Die konservativ-nationalistische Opposition in Israel hatte lange auf ihre Chance warten müssen. Doch im Mai 1977 gewann sie die Wahlen. Menachem Begin wurde israelischer Ministerpräsident. Er brachte seinem Land den Frieden mit Ägypten, stürzte es aber auch in einem Krieg mit dem Libanon.

Von Peter Philipp | 17.05.2007
    "Ohne böse Absichten gegenüber jemandem, mit Wohltätigkeit für alle, mit Standfestigkeit im Recht, so wie Gott uns die Fähigkeit gibt, das Recht zu sehen …"

    Für den Führer des nationalistischen Likud-Blocks ist es mehr als ungewöhnlich, den Wahlsieg mit einem Zitat Abraham Lincolns zu feiern - und das auch noch in Englisch. Zum ersten Mal ist die rechtskonservative Opposition mehrheitlich gewählt worden und das Ende der bislang ungebrochenen Herrschaft der Sozialdemokraten gekommen: ein politisches Erdbeben, wie es Israel noch nicht erlebt ha. das man aber eigentlich hatte kommen sehen.

    Begonnen hat alles im Herbst 1973, als Ägypten und Syrien der Überraschungsangriff des Oktoberkrieges gelingt und Israel an den Rand einer Niederlage gerät. Ministerpräsidentin Golda Meir muss die schwere Schlappe mit dem Rücktritt bezahlen, noch glaubt man aber, einen Hoffnungsträger aufbieten zu können: Ex-Generalstabschef Jizchak Rabin tritt 1974 Meirs Nachfolge an. Nach drei Jahren ist aber auch für ihn Schluss: Der Skandal um ein unerlaubtes Auslandskonto aus seiner Zeit als Botschafter in Washington und eine Koalitionskrise mit den Religiösen wegen der Missachtung des Schabbat zwingen Rabin zum Rücktritt und zur Abhaltung von Neuwahlen.

    Das Unerwartete tritt ein: Die Nationalisten erringen 43 der 120 Knesset-Mandate, die Arbeiterpartei fällt auf 32 zurück. Klarer Wahlsieger ist Menachem Begin, vor Staatsgründung als Führer der rechten Irgun verantwortlich für eine Reihe von Terroranschlägen, ein Gegner der Aufnahme von Beziehungen mit Deutschland und ein Verfechter des Gedankens von Groß-Israel, der sich 1948 gegen die Teilung Palästinas in einen jüdischen und einen arabischen Staat ausgesprochen hatte.

    Nach dem Oktoberkrieg war es Begin gelungen, seine rechte Herut-Partei mit anderen zum Likud zusammenzuschließen und sich als attraktive Alternative anzubieten besonders für orientalische Juden, für Einwanderer aus der Sowjetunion und für den wachsenden Mittelstand.
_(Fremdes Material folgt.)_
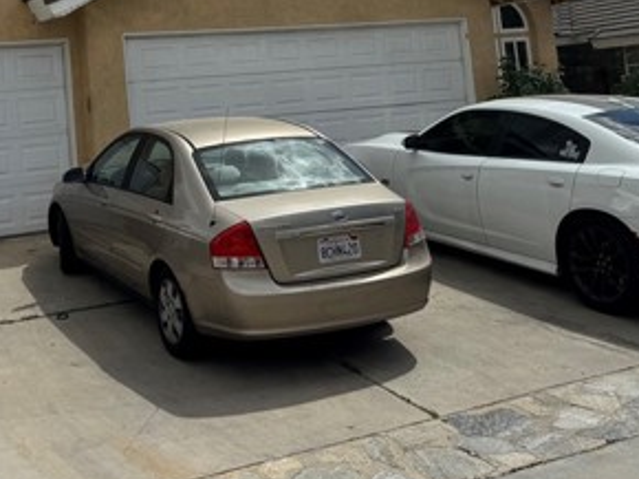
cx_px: 194
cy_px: 13
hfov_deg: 35.7
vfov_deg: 26.2
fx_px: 978
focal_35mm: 53
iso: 80
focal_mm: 6.76
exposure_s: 1/10417
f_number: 1.78
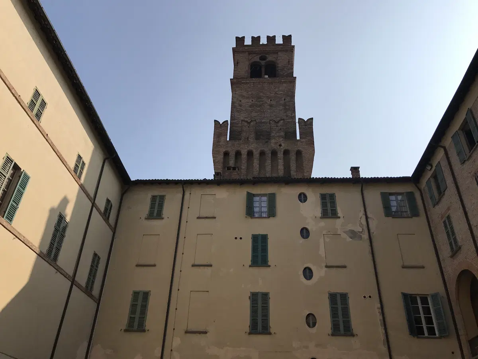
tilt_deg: +33.8
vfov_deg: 49.7
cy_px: 180
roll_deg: -2.4
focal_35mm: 28
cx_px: 239
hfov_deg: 63.4
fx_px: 387
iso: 20
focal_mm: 3.99
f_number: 1.8
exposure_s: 1/4367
Sie alle wollen nichts von Sozialismus hören, für sie steht die wirtschaftliche Lage im Mittelpunkt und sie sind skeptisch bis ablehnend gegenüber den Arabern. Umso überraschender, dass Begin die Frage eines Friedens zum ersten Thema macht:

    "Meine Hoffnung ist: Wenn wir von der Knesset das Vertrauen ausgesprochen bekommen haben für die neue Regierung, die wir ihr vorschlagen werden, dann werden wir uns mit Zustimmung der Knesset an Präsident Sadat, Präsident Assad und König Hussein mit dem Vorschlag wenden, Verhandlungen aufzunehmen, entweder abwechselnd in unseren Hauptstädten oder an einem neutralen Ort wie Genf, um zwischen ihnen und dem Staat Israel einen Friedensvertrag zu unterzeichnen."
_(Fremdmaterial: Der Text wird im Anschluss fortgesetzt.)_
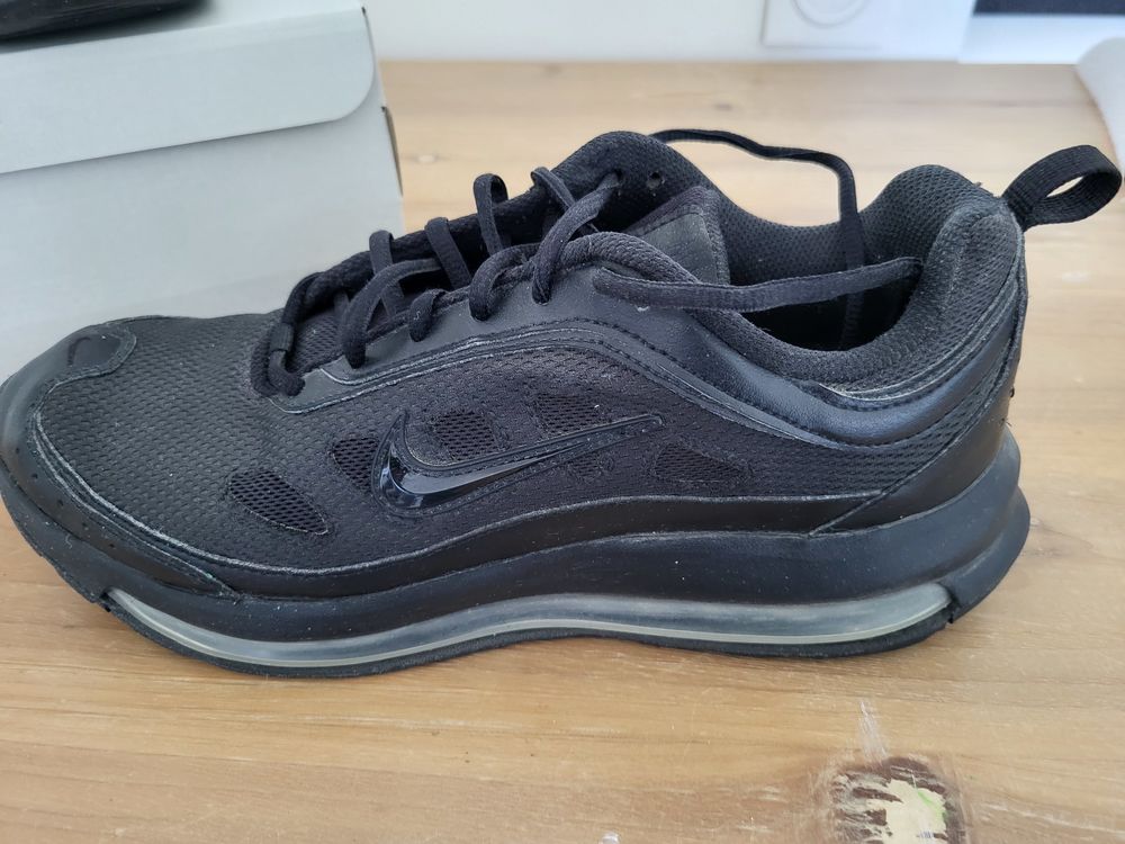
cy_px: 422
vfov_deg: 53.1
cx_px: 562
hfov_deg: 67.3
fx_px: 845
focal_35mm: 26
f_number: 1.8
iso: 640
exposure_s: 1/33
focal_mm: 5.4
    Kritiker Begins stellen rasch fest, dass dies keine reine Rhetorik ist: Geheimkontakte mit Ägypten führen noch 1977 zum Jerusalem-Besuch von Präsident Sadat und schließlich im März 1979 zum Frieden von Camp David, dem ersten Friedensvertrag, den Israel mit einem arabischen Staat schließt. Camp David wird ermöglicht durch US-Präsident Jimmy Carter, der kurz vor Begin ins Amt gekommen ist und dessen anfängliche Zurückhaltung gegenüber Begin nicht zu überhören ist:

    "Unsere eigene Politik wird nicht durch Veränderungen in der Führung nahöstlicher Staaten beeinträchtigt werden."
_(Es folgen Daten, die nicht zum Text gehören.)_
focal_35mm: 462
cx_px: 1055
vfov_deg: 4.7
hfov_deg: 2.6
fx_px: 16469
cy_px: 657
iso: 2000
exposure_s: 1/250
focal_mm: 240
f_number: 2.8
    Viele Jahre später schreibt Carter in seinen Erinnerungen über Begin, dieser habe die Juden für ein Herrenvolk gehalten, und er sei es gewesen, der den umfassenden Frieden in der Region verhindert habe. Für den Frieden von Camp David erhält Begin zusammen mit Sadat den Friedensnobelpreis, der weitere Verlauf seiner Karriere hat jedoch manchen an der Weisheit dieses Beschlusses zweifeln lassen. Nur Wochen nach seinem Amtsantritt lässt Begin den irakischen Atomreaktor bombardieren. Gegenüber den Palästinensern, die sich seit 1967 unter israelischer Besatzung befinden, verfolgt Begin eine kompromisslose Linie, und schließlich hofft er, das Palästinenserproblem durch einen Krieg im Libanon lösen zu können, der 1982 im Massaker von Sabra und Shatila gipfelt. Ein Jahr später tritt Begin zurück.